Taking a moral anthropology approach (Laidlaw), I extend my investigation beyond polarized discussions by incorporating ethnographic data from medical practitioners and post-vaccination patients. This research not only highlights existing moral categories and communities surrounding vaccinations but also aims to contribute to a more engaged anthropology, exploring how we can shape future discourses on vaccination.
Short abstract:
This presentation conceptualizes COVID-19 vaccine hesitancy in the Philippines as rooted in modern-day imaginaries of authoritarianism.

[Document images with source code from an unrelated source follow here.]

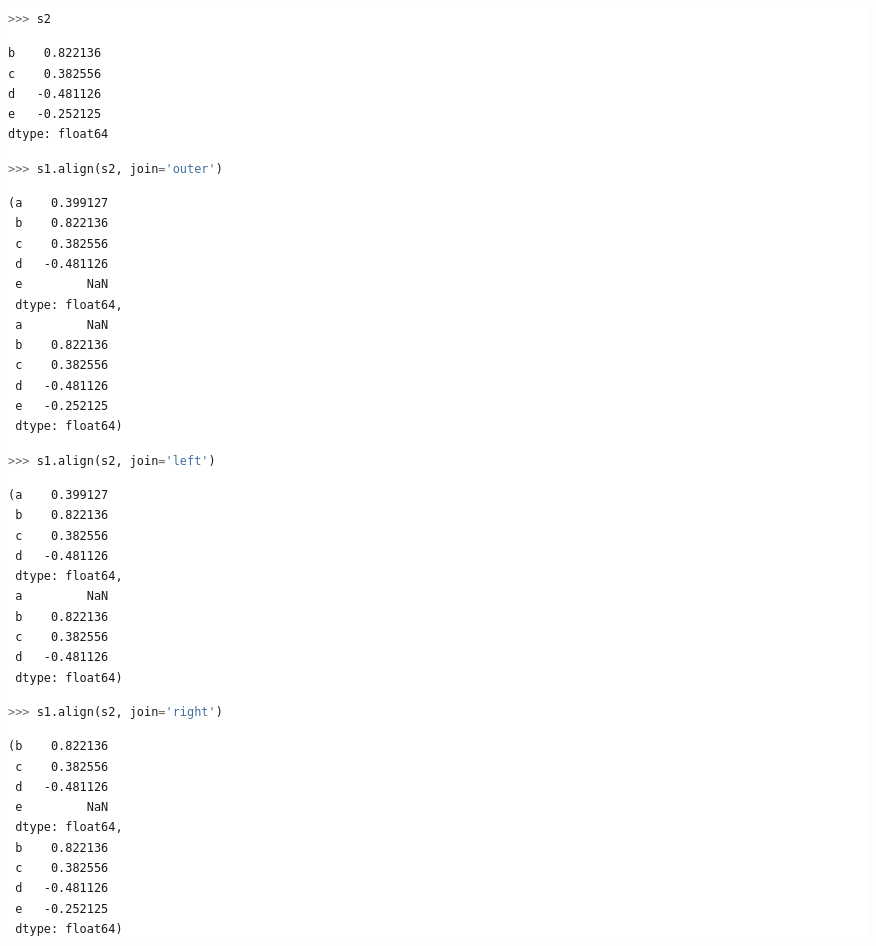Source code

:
 ```Python  
>>> s2
```  

```  
b    0.822136  
c    0.382556  
d   -0.481126  
e   -0.252125  
dtype: float64  
```  

```Python  
>>> s1.align(s2, join='outer')
```  

```  
(a    0.399127  
 b    0.822136  
 c    0.382556  
 d   -0.481126  
 e         NaN  
 dtype: float64,  
 a         NaN  
 b    0.822136  
 c    0.382556  
 d   -0.481126  
 e   -0.252125  
 dtype: float64)    
```  

```Python  
>>> s1.align(s2, join='left')
```  

```  
(a    0.399127  
 b    0.822136  
 c    0.382556  
 d   -0.481126  
 dtype: float64,  
 a         NaN  
 b    0.822136  
 c    0.382556  
 d   -0.481126  
 dtype: float64)  
```  

```Python  
>>> s1.align(s2, join='right')
```  

```  
(b    0.822136  
 c    0.382556  
 d   -0.481126  
 e         NaN  
 dtype: float64,  
 b    0.822136  
 c    0.382556  
 d   -0.481126  
 e   -0.252125  
 dtype: float64)  
```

It reflects on the ways health interventions are communicated and delivered; and on the fluctuating notions of ‘expertise’, ‘science’, and ‘citizenship’.
Long abstract:
My presentation uses the case of the Philippines to show how hesitancy toward COVID-19 vaccines has been fuelled by their figurations in modern-day imaginaries of authoritarianism. Drawing from in-depth interviews conducted from August to November 2023 with individuals who identified as vaccine-hesitant, I conceptualize the aforementioned imaginaries through three aspects that speak of people’s lived experiences in the country during the COVID-19 pandemic. First, I interrogate the widespread use of vaccination cards or passports, which, while never mandated by law, ended up dictating the (im)possibilities of mobility, sociality, employment, and in extreme cases, people’s very survival. Second, I examine the implementation of the immunization campaign itself, in which discriminatory differences could be gleaned from the experiences of less-privileged communities, echoing the larger, authoritarian nature of the government and its punitive policies. Finally, I situate ‘vaccine authoritarianism’ within people’s consumption practices of scientific and alternative information, their general distrust toward institutions, and imaginations of vaccinations as a transnational, hegemonic tactic intended to strip individuals of their bodily sovereignty. I conclude by reflecting on the ways vaccination campaigns—and similar, large-scale health interventions—have been, and could be better, communicated and delivered; and on the fluctuating notions of ‘expertise’, ‘science’, and ‘citizenship’ as filtered through my interlocutors’ experiences.
Short abstract:
The clinical trial of a COVID vaccine is imbued with the polarization of unknowing/uncertainty/skepticism and knowing/promise/hope. In the participants’ embodiment of biotechnology, they materialize this tension in their bodies while mRNA-biotechnology makes their immune systems “response-able”.
Long abstract:
Following the panel’s invitation to inquire into the “multiplicity of what vaccines ‘do’”, I inquire ‘how culture gets under the skin’ (Niewöhner et al). That is: framed in cultural anthropological STS and an ethnographic/praxiographic framework, I seek to understand how an mRNA-based vaccine constitutes bodies, subjects, and socialities in the face of pending pandemic threat. In a placebo-controlled clinical trial that tested the safety, reactogenicity, and immunogenicity of a first-in-human mRNA-based COVID-19 vaccine, I have analyzed an emerging biotechnology, the efficacy and effects of which were, at the time, not known but furthermore a sociotechnical knowledge practice ‘in the making’. My inquiry unboxes the myriad practices that are employed to produce reliable data on the novel vaccine, engender and distribute immunities and ‘response-able’ bodies, and, eventually, aim to underscore the trustworthiness of mRNA vaccination against the background of high levels of uncertainty and skepticism (in regards the course of the pandemic and the efficacy of COVID vaccines) on the one hand, and of hope and promise (in regards the merits of mRNA technology from saving the world of raging pandemic to curing cancer) on the other. In this paper I argue that this polarization not only constitutes an active and relevant arena of (ethical) negotiation within the clinical practices and thus has significant influence on the trial, but is furthermore actively engaged in the participants’ embodiment of biotechnology as it materializes in their bodies, and in the ways mRNA-biotechnology makes their immune systems “response-able” (Haraway).